Data extracts START

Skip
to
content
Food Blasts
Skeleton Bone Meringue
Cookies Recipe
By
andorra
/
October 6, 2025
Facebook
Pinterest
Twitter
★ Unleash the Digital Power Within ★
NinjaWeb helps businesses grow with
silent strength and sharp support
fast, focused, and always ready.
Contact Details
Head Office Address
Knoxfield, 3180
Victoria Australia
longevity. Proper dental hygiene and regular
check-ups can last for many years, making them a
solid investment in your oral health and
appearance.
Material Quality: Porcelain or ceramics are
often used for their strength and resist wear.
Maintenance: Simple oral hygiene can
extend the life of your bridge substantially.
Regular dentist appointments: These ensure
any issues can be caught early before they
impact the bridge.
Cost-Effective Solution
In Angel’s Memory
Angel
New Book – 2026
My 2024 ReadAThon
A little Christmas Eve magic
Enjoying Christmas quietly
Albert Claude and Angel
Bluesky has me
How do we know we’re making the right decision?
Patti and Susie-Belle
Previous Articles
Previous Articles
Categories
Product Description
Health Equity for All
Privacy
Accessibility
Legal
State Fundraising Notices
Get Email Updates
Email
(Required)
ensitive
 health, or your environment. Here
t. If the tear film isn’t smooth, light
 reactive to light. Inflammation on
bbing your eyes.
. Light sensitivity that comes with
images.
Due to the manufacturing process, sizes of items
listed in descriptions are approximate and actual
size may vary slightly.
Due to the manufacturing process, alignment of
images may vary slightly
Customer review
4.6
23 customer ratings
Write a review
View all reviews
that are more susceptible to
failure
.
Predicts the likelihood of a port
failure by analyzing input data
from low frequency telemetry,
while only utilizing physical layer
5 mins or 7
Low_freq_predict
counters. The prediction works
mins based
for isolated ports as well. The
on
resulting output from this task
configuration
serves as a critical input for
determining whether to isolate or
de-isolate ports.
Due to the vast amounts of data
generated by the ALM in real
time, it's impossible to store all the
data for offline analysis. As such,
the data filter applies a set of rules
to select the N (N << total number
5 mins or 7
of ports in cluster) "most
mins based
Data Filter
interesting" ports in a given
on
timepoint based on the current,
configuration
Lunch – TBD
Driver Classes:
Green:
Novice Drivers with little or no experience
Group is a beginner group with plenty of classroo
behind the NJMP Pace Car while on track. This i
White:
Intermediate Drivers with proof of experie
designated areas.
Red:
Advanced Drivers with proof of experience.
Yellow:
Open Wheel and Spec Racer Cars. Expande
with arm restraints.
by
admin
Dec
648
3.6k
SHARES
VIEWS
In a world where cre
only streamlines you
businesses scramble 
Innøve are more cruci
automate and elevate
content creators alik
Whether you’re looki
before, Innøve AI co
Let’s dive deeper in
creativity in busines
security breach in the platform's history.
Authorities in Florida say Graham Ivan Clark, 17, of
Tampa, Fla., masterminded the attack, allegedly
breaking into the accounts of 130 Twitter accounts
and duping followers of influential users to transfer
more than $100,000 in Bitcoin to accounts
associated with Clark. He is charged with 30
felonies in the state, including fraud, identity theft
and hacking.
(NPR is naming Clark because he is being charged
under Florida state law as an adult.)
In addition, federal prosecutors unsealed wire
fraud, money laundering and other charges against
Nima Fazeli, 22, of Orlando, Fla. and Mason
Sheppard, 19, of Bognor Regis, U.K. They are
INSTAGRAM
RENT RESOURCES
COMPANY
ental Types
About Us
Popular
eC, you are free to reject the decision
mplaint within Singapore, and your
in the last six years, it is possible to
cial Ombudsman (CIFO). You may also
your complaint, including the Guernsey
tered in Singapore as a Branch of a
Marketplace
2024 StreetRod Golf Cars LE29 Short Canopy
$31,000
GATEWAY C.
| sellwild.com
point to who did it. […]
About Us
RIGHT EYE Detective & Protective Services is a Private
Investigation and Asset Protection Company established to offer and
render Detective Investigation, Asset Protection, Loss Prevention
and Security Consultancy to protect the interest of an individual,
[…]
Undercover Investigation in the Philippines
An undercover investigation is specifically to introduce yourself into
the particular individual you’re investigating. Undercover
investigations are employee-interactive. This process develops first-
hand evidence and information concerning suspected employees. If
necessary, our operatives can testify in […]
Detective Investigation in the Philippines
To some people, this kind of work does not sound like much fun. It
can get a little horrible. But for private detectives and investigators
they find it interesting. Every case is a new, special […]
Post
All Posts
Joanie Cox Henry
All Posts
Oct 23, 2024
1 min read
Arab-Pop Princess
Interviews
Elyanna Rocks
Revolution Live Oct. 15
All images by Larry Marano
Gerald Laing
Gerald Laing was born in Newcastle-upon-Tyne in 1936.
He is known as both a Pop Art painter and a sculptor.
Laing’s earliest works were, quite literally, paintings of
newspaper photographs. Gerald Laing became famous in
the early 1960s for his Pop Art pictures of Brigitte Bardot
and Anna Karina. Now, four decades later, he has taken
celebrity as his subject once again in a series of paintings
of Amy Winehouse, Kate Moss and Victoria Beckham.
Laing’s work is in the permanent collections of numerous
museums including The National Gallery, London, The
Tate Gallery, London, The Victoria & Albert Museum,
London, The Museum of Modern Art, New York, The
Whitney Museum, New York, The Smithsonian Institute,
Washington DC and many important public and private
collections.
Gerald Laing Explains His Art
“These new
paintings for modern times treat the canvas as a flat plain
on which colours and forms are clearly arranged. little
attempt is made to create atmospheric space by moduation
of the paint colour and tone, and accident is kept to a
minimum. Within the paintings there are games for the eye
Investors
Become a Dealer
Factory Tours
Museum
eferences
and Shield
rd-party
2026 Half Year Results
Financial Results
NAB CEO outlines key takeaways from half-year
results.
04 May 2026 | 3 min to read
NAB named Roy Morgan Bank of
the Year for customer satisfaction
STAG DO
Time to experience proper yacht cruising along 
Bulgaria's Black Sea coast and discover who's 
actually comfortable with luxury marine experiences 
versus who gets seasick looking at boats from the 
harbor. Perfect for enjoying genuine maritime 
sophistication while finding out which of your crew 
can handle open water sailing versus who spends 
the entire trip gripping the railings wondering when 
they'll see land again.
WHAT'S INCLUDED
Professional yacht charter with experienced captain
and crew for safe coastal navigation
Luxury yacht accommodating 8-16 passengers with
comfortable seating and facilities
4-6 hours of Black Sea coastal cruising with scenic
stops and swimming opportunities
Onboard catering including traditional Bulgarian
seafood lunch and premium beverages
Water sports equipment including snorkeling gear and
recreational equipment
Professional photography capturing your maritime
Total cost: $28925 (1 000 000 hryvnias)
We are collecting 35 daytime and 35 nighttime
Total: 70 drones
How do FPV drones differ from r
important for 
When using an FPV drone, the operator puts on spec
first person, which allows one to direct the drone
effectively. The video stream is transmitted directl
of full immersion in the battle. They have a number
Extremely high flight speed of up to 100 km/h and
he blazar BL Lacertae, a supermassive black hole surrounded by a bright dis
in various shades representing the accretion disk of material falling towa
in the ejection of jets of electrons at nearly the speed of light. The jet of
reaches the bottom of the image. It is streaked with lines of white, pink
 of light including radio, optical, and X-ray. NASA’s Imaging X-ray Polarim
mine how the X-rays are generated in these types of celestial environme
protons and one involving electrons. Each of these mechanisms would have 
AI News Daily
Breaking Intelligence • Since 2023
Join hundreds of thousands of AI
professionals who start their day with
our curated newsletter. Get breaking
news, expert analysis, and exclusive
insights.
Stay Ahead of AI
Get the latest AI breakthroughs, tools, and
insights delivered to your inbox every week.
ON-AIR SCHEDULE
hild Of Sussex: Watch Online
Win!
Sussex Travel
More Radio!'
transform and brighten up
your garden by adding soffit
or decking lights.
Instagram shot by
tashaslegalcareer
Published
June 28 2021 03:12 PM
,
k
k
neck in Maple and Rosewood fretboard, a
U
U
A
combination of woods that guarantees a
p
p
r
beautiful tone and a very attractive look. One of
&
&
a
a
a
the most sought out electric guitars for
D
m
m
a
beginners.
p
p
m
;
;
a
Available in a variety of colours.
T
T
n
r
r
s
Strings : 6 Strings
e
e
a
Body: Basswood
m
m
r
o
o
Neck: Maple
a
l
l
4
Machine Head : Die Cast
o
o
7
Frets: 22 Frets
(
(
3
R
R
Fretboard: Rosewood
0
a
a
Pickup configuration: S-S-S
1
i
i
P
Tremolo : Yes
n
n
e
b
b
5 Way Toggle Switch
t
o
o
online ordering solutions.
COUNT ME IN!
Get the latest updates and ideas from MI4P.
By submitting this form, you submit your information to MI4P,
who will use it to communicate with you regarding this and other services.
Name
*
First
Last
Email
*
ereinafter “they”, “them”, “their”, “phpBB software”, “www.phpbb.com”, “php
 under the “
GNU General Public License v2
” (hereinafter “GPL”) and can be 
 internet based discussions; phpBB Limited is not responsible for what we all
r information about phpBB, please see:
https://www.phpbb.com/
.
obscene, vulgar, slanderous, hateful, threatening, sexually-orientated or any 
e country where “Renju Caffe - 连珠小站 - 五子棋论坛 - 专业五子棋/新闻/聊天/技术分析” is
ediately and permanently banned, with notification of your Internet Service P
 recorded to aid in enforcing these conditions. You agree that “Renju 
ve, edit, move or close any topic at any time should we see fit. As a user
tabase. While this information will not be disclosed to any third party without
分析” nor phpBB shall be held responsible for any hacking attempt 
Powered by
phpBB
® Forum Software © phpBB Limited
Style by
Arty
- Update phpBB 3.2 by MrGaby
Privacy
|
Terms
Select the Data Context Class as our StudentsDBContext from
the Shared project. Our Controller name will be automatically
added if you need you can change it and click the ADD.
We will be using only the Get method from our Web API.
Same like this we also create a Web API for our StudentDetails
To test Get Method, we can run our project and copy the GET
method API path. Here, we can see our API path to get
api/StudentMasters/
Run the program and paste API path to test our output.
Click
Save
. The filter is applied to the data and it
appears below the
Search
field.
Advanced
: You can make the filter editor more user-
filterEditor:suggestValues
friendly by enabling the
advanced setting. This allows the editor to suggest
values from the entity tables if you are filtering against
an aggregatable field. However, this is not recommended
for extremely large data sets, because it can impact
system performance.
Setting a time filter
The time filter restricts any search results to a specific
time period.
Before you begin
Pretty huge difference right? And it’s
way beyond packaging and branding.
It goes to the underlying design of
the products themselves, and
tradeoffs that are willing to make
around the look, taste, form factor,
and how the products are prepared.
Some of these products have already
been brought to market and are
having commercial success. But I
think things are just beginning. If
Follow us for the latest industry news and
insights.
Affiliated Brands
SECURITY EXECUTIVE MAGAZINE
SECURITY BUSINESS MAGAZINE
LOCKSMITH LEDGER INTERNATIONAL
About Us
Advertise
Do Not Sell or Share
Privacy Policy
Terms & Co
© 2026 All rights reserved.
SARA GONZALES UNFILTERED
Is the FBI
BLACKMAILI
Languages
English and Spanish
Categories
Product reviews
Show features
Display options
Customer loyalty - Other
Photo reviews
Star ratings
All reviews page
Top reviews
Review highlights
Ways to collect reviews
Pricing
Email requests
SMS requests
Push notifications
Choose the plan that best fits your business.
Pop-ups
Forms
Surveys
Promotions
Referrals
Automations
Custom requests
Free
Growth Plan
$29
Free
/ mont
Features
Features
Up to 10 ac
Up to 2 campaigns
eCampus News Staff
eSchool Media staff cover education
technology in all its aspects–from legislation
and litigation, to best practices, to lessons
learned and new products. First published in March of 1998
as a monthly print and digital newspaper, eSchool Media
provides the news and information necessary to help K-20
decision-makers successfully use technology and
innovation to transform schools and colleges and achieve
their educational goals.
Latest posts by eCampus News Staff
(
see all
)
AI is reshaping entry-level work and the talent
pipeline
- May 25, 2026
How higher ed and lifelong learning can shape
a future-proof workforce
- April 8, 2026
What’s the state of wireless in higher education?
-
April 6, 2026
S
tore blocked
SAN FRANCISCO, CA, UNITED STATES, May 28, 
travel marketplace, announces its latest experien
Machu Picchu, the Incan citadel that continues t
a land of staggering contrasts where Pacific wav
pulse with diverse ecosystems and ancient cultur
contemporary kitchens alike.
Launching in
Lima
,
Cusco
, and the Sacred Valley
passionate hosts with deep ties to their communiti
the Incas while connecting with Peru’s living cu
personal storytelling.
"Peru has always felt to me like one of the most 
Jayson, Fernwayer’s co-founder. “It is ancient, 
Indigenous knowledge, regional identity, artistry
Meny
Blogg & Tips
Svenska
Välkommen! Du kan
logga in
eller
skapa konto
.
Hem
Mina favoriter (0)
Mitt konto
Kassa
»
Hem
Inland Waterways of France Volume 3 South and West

Data extracts END

▸ Exercise aim
Set the entries down again exactly, beginning with their first line and ending with the line that contains "longevity. Proper dental hygiene and regular"; omit all other lines.

▸ Result for this exercise
Skip
to
content
Food Blasts
Skeleton Bone Meringue
Cookies Recipe
By
andorra
/
October 6, 2025
Facebook
Pinterest
Twitter
★ Unleash the Digital Power Within ★
NinjaWeb helps businesses grow with
silent strength and sharp support
fast, focused, and always ready.
Contact Details
Head Office Address
Knoxfield, 3180
Victoria Australia
longevity. Proper dental hygiene and regular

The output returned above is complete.